STORED DATA:
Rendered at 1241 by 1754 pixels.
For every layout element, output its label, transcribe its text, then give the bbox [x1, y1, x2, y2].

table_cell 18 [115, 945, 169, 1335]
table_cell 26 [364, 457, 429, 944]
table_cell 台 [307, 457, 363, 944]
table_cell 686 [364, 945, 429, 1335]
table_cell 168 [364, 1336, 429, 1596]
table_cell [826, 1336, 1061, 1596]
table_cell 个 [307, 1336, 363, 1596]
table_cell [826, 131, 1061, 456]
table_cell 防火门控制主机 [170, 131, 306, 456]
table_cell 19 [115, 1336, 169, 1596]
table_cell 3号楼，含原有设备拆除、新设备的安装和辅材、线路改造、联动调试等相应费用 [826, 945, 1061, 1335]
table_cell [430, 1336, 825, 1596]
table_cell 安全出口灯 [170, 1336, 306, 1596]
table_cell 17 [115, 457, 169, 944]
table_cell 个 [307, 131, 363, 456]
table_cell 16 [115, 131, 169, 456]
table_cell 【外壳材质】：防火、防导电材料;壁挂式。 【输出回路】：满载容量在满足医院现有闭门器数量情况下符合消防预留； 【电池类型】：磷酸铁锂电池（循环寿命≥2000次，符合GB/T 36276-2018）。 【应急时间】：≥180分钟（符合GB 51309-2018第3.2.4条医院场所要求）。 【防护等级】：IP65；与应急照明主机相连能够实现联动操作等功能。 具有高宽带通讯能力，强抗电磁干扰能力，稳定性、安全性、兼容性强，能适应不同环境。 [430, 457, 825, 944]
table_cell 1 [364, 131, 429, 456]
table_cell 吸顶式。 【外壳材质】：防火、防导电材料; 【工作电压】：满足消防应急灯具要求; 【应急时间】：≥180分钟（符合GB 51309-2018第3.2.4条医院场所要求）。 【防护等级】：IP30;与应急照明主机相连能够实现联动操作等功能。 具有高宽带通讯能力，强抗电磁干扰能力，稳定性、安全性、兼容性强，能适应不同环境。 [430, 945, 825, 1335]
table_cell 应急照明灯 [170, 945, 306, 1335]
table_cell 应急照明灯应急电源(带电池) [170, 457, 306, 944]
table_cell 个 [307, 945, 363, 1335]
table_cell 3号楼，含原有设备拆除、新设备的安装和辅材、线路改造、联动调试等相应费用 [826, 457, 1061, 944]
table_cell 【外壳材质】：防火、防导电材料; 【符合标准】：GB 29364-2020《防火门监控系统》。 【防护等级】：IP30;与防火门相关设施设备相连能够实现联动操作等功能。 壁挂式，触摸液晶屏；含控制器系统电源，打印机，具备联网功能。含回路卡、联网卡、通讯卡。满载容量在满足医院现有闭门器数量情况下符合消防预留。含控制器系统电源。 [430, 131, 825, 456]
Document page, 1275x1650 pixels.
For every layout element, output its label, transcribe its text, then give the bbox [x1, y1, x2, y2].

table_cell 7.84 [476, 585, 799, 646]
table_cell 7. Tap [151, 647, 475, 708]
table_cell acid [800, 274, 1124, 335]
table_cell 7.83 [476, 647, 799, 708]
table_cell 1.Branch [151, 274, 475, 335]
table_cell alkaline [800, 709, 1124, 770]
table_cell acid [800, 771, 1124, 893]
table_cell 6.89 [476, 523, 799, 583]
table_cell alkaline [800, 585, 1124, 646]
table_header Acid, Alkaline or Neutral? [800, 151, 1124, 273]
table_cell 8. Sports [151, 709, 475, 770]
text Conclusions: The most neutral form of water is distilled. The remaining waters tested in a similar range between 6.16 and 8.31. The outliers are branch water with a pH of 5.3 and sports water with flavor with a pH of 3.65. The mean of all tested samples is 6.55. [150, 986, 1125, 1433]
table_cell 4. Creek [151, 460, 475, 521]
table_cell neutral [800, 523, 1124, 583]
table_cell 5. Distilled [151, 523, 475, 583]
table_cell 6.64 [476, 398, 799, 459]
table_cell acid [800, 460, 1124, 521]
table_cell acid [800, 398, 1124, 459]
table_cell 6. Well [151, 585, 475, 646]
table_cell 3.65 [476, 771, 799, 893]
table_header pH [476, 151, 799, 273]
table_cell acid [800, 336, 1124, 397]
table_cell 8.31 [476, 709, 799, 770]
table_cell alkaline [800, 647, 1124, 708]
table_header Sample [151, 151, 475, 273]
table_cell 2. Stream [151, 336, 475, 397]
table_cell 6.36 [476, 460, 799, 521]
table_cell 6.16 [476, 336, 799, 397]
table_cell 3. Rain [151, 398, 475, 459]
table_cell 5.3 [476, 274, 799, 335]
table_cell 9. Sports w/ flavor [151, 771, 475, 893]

WHAT THE EXERCISE ASKS:
Set down the data exactly.

REPLY TO THE EXERCISE:
Rendered at 1241 by 1754 pixels.
For every layout element, output its label, transcribe its text, then give the bbox [x1, y1, x2, y2].

table_cell 18 [115, 945, 169, 1335]
table_cell 26 [364, 457, 429, 944]
table_cell 台 [307, 457, 363, 944]
table_cell 686 [364, 945, 429, 1335]
table_cell 168 [364, 1336, 429, 1596]
table_cell [826, 1336, 1061, 1596]
table_cell 个 [307, 1336, 363, 1596]
table_cell [826, 131, 1061, 456]
table_cell 防火门控制主机 [170, 131, 306, 456]
table_cell 19 [115, 1336, 169, 1596]
table_cell 3号楼，含原有设备拆除、新设备的安装和辅材、线路改造、联动调试等相应费用 [826, 945, 1061, 1335]
table_cell [430, 1336, 825, 1596]
table_cell 安全出口灯 [170, 1336, 306, 1596]
table_cell 17 [115, 457, 169, 944]
table_cell 个 [307, 131, 363, 456]
table_cell 16 [115, 131, 169, 456]
table_cell 【外壳材质】：防火、防导电材料;壁挂式。 【输出回路】：满载容量在满足医院现有闭门器数量情况下符合消防预留； 【电池类型】：磷酸铁锂电池（循环寿命≥2000次，符合GB/T 36276-2018）。 【应急时间】：≥180分钟（符合GB 51309-2018第3.2.4条医院场所要求）。 【防护等级】：IP65；与应急照明主机相连能够实现联动操作等功能。 具有高宽带通讯能力，强抗电磁干扰能力，稳定性、安全性、兼容性强，能适应不同环境。 [430, 457, 825, 944]
table_cell 1 [364, 131, 429, 456]
table_cell 吸顶式。 【外壳材质】：防火、防导电材料; 【工作电压】：满足消防应急灯具要求; 【应急时间】：≥180分钟（符合GB 51309-2018第3.2.4条医院场所要求）。 【防护等级】：IP30;与应急照明主机相连能够实现联动操作等功能。 具有高宽带通讯能力，强抗电磁干扰能力，稳定性、安全性、兼容性强，能适应不同环境。 [430, 945, 825, 1335]
table_cell 应急照明灯 [170, 945, 306, 1335]
table_cell 应急照明灯应急电源(带电池) [170, 457, 306, 944]
table_cell 个 [307, 945, 363, 1335]
table_cell 3号楼，含原有设备拆除、新设备的安装和辅材、线路改造、联动调试等相应费用 [826, 457, 1061, 944]
table_cell 【外壳材质】：防火、防导电材料; 【符合标准】：GB 29364-2020《防火门监控系统》。 【防护等级】：IP30;与防火门相关设施设备相连能够实现联动操作等功能。 壁挂式，触摸液晶屏；含控制器系统电源，打印机，具备联网功能。含回路卡、联网卡、通讯卡。满载容量在满足医院现有闭门器数量情况下符合消防预留。含控制器系统电源。 [430, 131, 825, 456]
Document page, 1275x1650 pixels.
For every layout element, output its label, transcribe its text, then give the bbox [x1, y1, x2, y2].

table_cell 7.84 [476, 585, 799, 646]
table_cell 7. Tap [151, 647, 475, 708]
table_cell acid [800, 274, 1124, 335]
table_cell 7.83 [476, 647, 799, 708]
table_cell 1.Branch [151, 274, 475, 335]
table_cell alkaline [800, 709, 1124, 770]
table_cell acid [800, 771, 1124, 893]
table_cell 6.89 [476, 523, 799, 583]
table_cell alkaline [800, 585, 1124, 646]
table_header Acid, Alkaline or Neutral? [800, 151, 1124, 273]
table_cell 8. Sports [151, 709, 475, 770]
text Conclusions: The most neutral form of water is distilled. The remaining waters tested in a similar range between 6.16 and 8.31. The outliers are branch water with a pH of 5.3 and sports water with flavor with a pH of 3.65. The mean of all tested samples is 6.55. [150, 986, 1125, 1433]
table_cell 4. Creek [151, 460, 475, 521]
table_cell neutral [800, 523, 1124, 583]
table_cell 5. Distilled [151, 523, 475, 583]
table_cell 6.64 [476, 398, 799, 459]
table_cell acid [800, 460, 1124, 521]
table_cell acid [800, 398, 1124, 459]
table_cell 6. Well [151, 585, 475, 646]
table_cell 3.65 [476, 771, 799, 893]
table_header pH [476, 151, 799, 273]
table_cell acid [800, 336, 1124, 397]
table_cell 8.31 [476, 709, 799, 770]
table_cell alkaline [800, 647, 1124, 708]
table_header Sample [151, 151, 475, 273]
table_cell 2. Stream [151, 336, 475, 397]
table_cell 6.36 [476, 460, 799, 521]
table_cell 6.16 [476, 336, 799, 397]
table_cell 3. Rain [151, 398, 475, 459]
table_cell 5.3 [476, 274, 799, 335]
table_cell 9. Sports w/ flavor [151, 771, 475, 893]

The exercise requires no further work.